DSM-IV (American Psychiatric Association 1994) does not have a specific category for antidepressant withdrawal/discontinuation hypomania/mania. Narayan and Haddad (2012) concluded that antidepressant discontinuation hypomania/mania is a valid syndrome, and developed diagnostic criteria for an antidepressant discontinuation manic state. In these criteria, “manic state” refers to “mania” or “hypomania” and they specify that abnormally elevated or irritable mood be present with or without other manic symptoms. The criteria are:
1. A manic state that starts after stopping or reducing the dose of an antidepressant.
2. No pharmacological confounders are present that could account for the manic state, for example, stimulant misuse or stoppage of an antimanic drug (lithium, valproate, carbamazepine, or an antipsychotic) prior to the onset of the manic state.
3. Continuous antidepressant treatment should have been administered for at least 4 weeks before the manic state began.
4. Symptoms begin within 1 week of antidepressant stoppage or dose reduction.
According to these diagnostic criteria, our subject was diagnosed with antidepressant discontinuation manic state.
Goldstein et al. (1999) emphasize that these cases must be distinguished from the mania induced by antidepressants, physiological symptoms of antidepressant withdrawal, agitated depression, and manic episode occurring during the course of the disease. Antidepressant-induced mania is recognized in bipolar patients, appears to be more common with tricyclic antidepressants than with SSRIs, and occurs 4–6 weeks after use of antidepressants (Ali and Milev 2003; Gijsman et al. 2004). Agitated depression and akathisia according to antidepressant withdrawal could be misdiagnosed as hypomania (Narayan and Haddad 2012). The mania symptoms appeared 7 months after fluoxetine use was interrupted suddenly. Presence of mania-specific symptoms, absence of family history of bipolar disorder, and absence of physiological symptoms indicated that antidepressant withdrawal was a diagnosis for our patient.

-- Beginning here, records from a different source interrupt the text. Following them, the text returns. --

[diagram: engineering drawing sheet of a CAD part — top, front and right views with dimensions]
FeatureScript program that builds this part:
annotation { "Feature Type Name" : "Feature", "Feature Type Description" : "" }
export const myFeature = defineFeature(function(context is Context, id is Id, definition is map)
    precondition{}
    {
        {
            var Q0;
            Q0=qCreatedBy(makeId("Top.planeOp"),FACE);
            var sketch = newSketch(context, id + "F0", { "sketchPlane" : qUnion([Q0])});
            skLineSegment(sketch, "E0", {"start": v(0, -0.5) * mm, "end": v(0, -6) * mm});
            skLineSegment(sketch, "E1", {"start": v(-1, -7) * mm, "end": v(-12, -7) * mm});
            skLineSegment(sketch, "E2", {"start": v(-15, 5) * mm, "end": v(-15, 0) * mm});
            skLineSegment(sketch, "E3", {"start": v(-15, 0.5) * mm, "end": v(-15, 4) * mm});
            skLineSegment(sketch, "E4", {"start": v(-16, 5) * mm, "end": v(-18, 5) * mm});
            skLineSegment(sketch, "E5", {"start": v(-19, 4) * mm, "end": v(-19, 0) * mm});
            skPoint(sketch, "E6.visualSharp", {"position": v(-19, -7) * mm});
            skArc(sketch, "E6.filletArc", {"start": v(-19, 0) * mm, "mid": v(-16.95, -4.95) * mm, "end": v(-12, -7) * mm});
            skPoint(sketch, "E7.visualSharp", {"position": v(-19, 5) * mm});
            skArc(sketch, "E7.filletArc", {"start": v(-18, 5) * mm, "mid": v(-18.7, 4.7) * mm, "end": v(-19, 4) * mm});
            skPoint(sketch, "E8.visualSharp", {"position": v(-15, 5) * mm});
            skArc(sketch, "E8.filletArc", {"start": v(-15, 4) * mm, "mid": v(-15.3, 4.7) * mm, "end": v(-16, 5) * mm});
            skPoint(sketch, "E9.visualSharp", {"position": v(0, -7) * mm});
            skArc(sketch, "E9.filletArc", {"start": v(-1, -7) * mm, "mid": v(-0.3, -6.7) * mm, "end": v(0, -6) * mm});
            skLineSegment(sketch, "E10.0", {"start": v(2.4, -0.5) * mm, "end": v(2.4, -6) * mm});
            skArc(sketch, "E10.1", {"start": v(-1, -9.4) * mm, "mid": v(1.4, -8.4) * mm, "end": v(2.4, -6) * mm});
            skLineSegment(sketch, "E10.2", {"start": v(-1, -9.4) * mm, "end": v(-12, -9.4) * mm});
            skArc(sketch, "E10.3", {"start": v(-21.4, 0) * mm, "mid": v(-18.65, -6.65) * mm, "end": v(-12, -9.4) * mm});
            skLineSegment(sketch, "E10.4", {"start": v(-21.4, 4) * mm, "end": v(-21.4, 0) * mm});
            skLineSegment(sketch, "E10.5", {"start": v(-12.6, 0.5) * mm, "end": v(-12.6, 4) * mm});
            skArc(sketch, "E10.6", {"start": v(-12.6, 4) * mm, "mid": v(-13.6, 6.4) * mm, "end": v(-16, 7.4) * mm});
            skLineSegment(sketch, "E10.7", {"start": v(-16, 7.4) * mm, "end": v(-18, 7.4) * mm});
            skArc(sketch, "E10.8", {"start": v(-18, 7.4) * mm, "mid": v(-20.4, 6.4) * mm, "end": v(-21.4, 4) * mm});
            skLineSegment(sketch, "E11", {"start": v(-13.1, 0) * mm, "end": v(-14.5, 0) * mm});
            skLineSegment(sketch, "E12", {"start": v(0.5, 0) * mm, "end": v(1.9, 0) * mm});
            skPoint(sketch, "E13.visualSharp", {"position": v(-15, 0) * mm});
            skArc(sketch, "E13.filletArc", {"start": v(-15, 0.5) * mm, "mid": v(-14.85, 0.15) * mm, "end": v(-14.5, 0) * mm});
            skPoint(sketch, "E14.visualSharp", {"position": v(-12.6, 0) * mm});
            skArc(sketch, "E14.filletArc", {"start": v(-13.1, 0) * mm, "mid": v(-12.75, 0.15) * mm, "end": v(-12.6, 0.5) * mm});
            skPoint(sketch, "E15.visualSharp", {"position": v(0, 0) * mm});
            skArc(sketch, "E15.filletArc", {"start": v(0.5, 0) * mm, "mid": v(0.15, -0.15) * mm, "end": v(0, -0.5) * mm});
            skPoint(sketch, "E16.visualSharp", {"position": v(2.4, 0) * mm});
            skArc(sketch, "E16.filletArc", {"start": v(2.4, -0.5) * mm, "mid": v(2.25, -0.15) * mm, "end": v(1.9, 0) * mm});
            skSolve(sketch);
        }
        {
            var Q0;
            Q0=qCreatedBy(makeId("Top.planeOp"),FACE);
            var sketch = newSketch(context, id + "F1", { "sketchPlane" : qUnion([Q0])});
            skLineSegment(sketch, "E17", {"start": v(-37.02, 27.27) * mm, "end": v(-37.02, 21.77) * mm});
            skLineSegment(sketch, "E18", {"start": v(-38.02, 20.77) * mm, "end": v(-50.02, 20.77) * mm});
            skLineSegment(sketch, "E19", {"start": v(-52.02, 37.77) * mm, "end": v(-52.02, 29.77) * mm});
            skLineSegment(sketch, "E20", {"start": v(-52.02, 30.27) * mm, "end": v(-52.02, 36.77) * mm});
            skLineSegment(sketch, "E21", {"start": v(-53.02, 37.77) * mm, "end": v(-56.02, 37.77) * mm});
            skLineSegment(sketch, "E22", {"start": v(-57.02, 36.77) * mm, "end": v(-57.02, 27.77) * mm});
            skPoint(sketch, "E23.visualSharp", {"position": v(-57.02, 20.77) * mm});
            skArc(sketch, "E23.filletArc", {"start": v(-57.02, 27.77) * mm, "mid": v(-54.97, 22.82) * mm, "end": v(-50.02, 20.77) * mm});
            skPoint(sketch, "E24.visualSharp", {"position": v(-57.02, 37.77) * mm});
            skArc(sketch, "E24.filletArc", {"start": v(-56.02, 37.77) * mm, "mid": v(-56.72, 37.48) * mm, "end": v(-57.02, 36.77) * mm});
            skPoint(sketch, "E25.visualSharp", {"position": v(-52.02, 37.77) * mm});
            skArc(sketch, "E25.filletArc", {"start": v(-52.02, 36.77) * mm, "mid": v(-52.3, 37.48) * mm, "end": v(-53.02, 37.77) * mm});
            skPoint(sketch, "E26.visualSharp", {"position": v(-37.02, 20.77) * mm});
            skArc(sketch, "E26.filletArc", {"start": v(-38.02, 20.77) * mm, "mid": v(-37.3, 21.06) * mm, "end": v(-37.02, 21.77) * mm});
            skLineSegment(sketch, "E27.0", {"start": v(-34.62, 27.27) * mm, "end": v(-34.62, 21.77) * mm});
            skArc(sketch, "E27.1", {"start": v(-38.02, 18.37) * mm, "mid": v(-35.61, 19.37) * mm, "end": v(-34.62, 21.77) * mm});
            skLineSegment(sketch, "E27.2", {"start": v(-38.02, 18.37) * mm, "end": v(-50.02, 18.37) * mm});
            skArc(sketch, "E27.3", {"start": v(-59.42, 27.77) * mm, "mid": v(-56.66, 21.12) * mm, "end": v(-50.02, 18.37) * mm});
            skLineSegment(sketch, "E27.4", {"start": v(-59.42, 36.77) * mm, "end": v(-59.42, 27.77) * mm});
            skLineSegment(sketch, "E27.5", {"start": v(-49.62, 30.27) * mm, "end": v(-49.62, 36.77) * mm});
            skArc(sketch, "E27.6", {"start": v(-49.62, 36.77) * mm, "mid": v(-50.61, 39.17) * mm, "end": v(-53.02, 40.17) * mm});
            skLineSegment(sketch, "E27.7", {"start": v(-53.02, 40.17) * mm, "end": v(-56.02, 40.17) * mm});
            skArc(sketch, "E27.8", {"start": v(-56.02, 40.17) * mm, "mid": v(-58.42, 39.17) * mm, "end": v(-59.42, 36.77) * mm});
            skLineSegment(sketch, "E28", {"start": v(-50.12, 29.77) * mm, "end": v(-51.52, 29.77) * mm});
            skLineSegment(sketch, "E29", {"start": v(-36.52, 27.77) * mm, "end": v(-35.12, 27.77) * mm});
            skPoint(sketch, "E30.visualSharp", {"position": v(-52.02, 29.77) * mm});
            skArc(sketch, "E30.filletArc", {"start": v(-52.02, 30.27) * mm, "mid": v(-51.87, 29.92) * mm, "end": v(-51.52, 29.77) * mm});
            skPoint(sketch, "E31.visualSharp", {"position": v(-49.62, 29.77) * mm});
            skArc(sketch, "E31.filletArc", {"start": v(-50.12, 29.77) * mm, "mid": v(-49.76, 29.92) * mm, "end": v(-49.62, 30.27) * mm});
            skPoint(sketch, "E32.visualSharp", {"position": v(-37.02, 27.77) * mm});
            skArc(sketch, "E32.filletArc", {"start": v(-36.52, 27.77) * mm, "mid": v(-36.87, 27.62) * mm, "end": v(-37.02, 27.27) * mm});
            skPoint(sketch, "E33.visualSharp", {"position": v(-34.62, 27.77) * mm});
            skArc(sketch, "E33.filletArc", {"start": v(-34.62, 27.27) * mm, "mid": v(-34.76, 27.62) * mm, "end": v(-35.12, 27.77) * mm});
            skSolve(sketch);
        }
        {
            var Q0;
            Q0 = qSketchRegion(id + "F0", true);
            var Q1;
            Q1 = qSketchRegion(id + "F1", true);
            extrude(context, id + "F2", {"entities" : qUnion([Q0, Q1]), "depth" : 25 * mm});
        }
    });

In the adult population, the frequency and severity of the discontinuation syndrome is linked with the SSRI half-life. Fluoxetine has the longest half-life of the SSRIs, and has been shown to produce a milder discontinuation reaction than other SSRIs. There is no report in the literature of mania/hypomania following the discontinuation of fluoxetine. Children, who have a higher drug metabolism rate than adults, would be more vulnerable to side effects (Diler and Avci 2002).
To our knowledge, this is the first case report of a child who had a manic episode in association with the disontinuation of an SSRI. The data about the discontinuation syndrome specific to children and adolescents, especially about manic states, are limited, and further studies are required.
Disclosures
Drs Özcan, Özdemir, and Kütük have no conflicts of interest or financial ties to disclose.